Note that in this paper the type of heterogeneous cores where ISAs are the same while the gate counts are different resulting in different performance characteristics (clock, pipeline depth, order, etc.) – these are treated as the homogeneous cores with different and fixed DVFS points.

The rise in the number of cores calls for more software processing and their management. The most popular approach to manage runtime software is to use an Operating System, and in this case, a manycore OS. For multicore processors, where the number of cores is mostly up to four and not much greater, either one of Asymmetric Multiprocessing (AMP) or Symmetric Multiprocessing (SMP) models are used.
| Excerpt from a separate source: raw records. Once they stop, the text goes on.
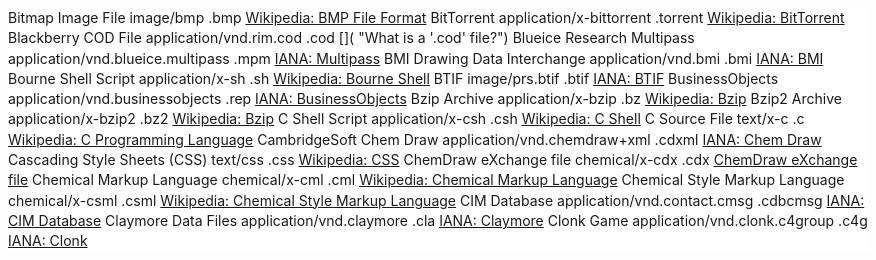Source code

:   Bitmap Image File                                                                 image/bmp                                                                   .bmp             [Wikipedia: BMP File Format](http://en.wikipedia.org/wiki/BMP_file_format "What is a '.bmp' file?")
  BitTorrent                                                                        application/x-bittorrent                                                    .torrent         [Wikipedia: BitTorrent](http://en.wikipedia.org/wiki/BitTorrent_%28protocol%29 "What is a '.torrent' file?")
  Blackberry COD File                                                               application/vnd.rim.cod                                                     .cod             []( "What is a '.cod' file?")
  Blueice Research Multipass                                                        application/vnd.blueice.multipass                                           .mpm             [IANA: Multipass](http://www.cisionwire.com/blueice-research/r/the-multipass-gives-pda-users-better-security,e37928 "What is a '.mpm' file?")
  BMI Drawing Data Interchange                                                      application/vnd.bmi                                                         .bmi             [IANA: BMI](http://www.iana.org/assignments/media-types/application/vnd.bmi "What is a '.bmi' file?")
  Bourne Shell Script                                                               application/x-sh                                                            .sh              [Wikipedia: Bourne Shell](http://en.wikipedia.org/wiki/Bourne_shell "What is a '.sh' file?")
  BTIF                                                                              image/prs.btif                                                              .btif            [IANA: BTIF](http://www.iana.org/assignments/media-types/image/prs.btif "What is a '.btif' file?")
  BusinessObjects                                                                   application/vnd.businessobjects                                             .rep             [IANA: BusinessObjects](http://www.iana.org/assignments/media-types/application/vnd.businessobjects "What is a '.rep' file?")
  Bzip Archive                                                                      application/x-bzip                                                          .bz              [Wikipedia: Bzip](http://en.wikipedia.org/wiki/Bzip "What is a '.bz' file?")
  Bzip2 Archive                                                                     application/x-bzip2                                                         .bz2             [Wikipedia: Bzip](http://en.wikipedia.org/wiki/Bzip "What is a '.bz2' file?")
  C Shell Script                                                                    application/x-csh                                                           .csh             [Wikipedia: C Shell](http://en.wikipedia.org/wiki/C_shell "What is a '.csh' file?")
  C Source File                                                                     text/x-c                                                                    .c               [Wikipedia: C Programming Language](http://en.wikipedia.org/wiki/C_%28programming_language%29 "What is a '.c' file?")
  CambridgeSoft Chem Draw                                                           application/vnd.chemdraw+xml                                                .cdxml           [IANA: Chem Draw](http://www.iana.org/assignments/media-types/application/vnd.chemdraw+xml "What is a '.cdxml' file?")
  Cascading Style Sheets (CSS)                                                      text/css                                                                    .css             [Wikipedia: CSS](http://en.wikipedia.org/wiki/Css "What is a '.css' file?")
  ChemDraw eXchange file                                                            chemical/x-cdx                                                              .cdx             [ChemDraw eXchange file](http://www.cambridgesoft.com/services/documentation/sdk/chemdraw/cdx/ "What is a '.cdx' file?")
  Chemical Markup Language                                                          chemical/x-cml                                                              .cml             [Wikipedia: Chemical Markup Language](http://en.wikipedia.org/wiki/Chemical_Markup_Language "What is a '.cml' file?")
  Chemical Style Markup Language                                                    chemical/x-csml                                                             .csml            [Wikipedia: Chemical Style Markup Language](http://en.wikipedia.org/wiki/Chemical_file_format "What is a '.csml' file?")
  CIM Database                                                                      application/vnd.contact.cmsg                                                .cdbcmsg         [IANA: CIM Database](http://www.iana.org/assignments/media-types/application/vnd.contact.cmsg "What is a '.cdbcmsg' file?")
  Claymore Data Files                                                               application/vnd.claymore                                                    .cla             [IANA: Claymore](http://www.iana.org/assignments/media-types/application/vnd.claymore "What is a '.cla' file?")
  Clonk Game                                                                        application/vnd.clonk.c4group                                               .c4g             [IANA: Clonk](http://www.iana.org/assignments/media-types/application/vnd.clonk.c4group "What is a '.c4g' file?")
Although AMP is widely used in embedded systems due to its ease in securing real-time processing by avoiding hard-to-predict interferences such as thread migration, cache-related issues, etc., the design cost of statically allocating all the threads to each core, dealing with core-to-core thread communication, device sharing, and service sharing are quite significant.

Likely, a hypervisor based partitioning model also suffers from the same problem, simply because it is still the AMP model in principle and cannot escape from the architectural property. Therefore, although there are some OS that attempts to solve this by blending AMP into SMP, such as it-Kernel Multi-Core Edition developed by eSOL, the increasing number of cores generally calls for an SMP model manycore OS from the software system point of view.
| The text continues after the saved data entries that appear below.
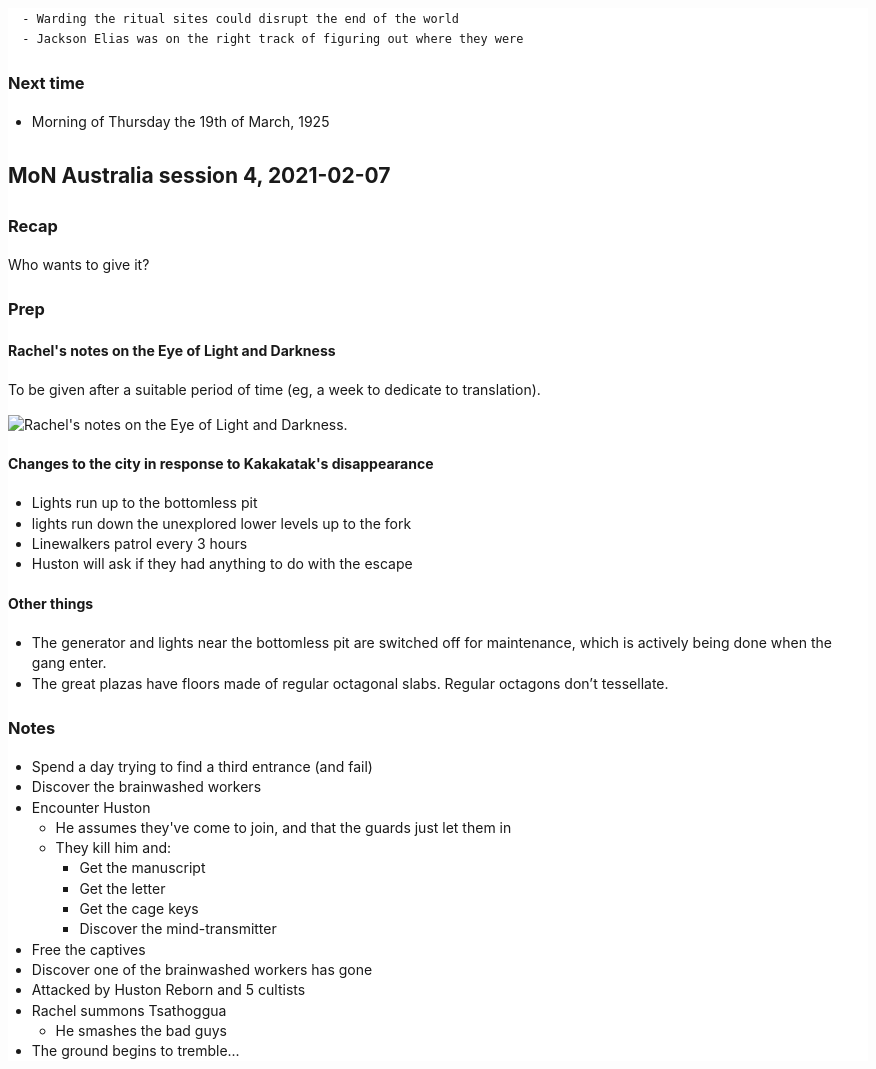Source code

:       - Warding the ritual sites could disrupt the end of the world
      - Jackson Elias was on the right track of figuring out where they were

### Next time

- Morning of Thursday the 19th of March, 1925

MoN Australia session 4, 2021-02-07
-----------------------------------

### Recap

Who wants to give it?

### Prep

#### Rachel's notes on the Eye of Light and Darkness

To be given after a suitable period of time (eg, a week to dedicate to
translation).

![Rachel's notes on the Eye of Light and Darkness.](campaign-notes-2020-05-call-of-cthulhu/rachels-notes-eye-of-light-and-darkness.png)

#### Changes to the city in response to Kakakatak's disappearance

- Lights run up to the bottomless pit
- lights run down the unexplored lower levels up to the fork
- Linewalkers patrol every 3 hours
- Huston will ask if they had anything to do with the escape

#### Other things

- The generator and lights near the bottomless pit are switched off
  for maintenance, which is actively being done when the gang enter.
- The great plazas have floors made of regular octagonal slabs.
  Regular octagons don’t tessellate.

### Notes

- Spend a day trying to find a third entrance (and fail)
- Discover the brainwashed workers
- Encounter Huston
  - He assumes they've come to join, and that the guards just let them in
  - They kill him and:
    - Get the manuscript
    - Get the letter
    - Get the cage keys
    - Discover the mind-transmitter
- Free the captives
- Discover one of the brainwashed workers has gone
- Attacked by Huston Reborn and 5 cultists
- Rachel summons Tsathoggua
  - He smashes the bad guys
- The ground begins to tremble...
This is particularity important as the cost of software development is paramount and the software must be reused – this also has a similar impact on the software quality, which is a significant concern in safety-critical embedded systems.

Implementing an SMP OS on a manycore processor brings new issues to currently deployed OS used in embedded systems. One is the lack or the overhead of cache coherency mechanism. Although some manycore processors offer cache coherency, quite a few manycore processors does not offer hardware cache coherency mostly due to various side-effects it introduces.

Most of the SMP OS used in embedded systems require the hardware cache coherency and a globally shared memory. Even with the manycore processors with cache coherency, the cost of maintaining the coherency between distant caches in a chip is much more costly than that of current dual-core processor, for example.

As discussed, the increasing number of cores, the variety of memory subsystems, and the management of heterogeneity present architectural implementation challenges. Yet another challenge for manycore OS is that of scheduling.

In principle, load-balancing of tasks or threads are an efficient mechanism, given that the variation in the software is enlarging and that the more dynamic nature in processing making it difficult to access scheduling statically at the design time.

However, it is well known that while the load-balancing achieves better average throughputs, it exhibits degraded realtime capability, due to the inherent overhead of thread-migration and its uncertainty. Therefore, the manycore realtime OS needs to find a balance between the higher average throughputs while assuring the realtime processing.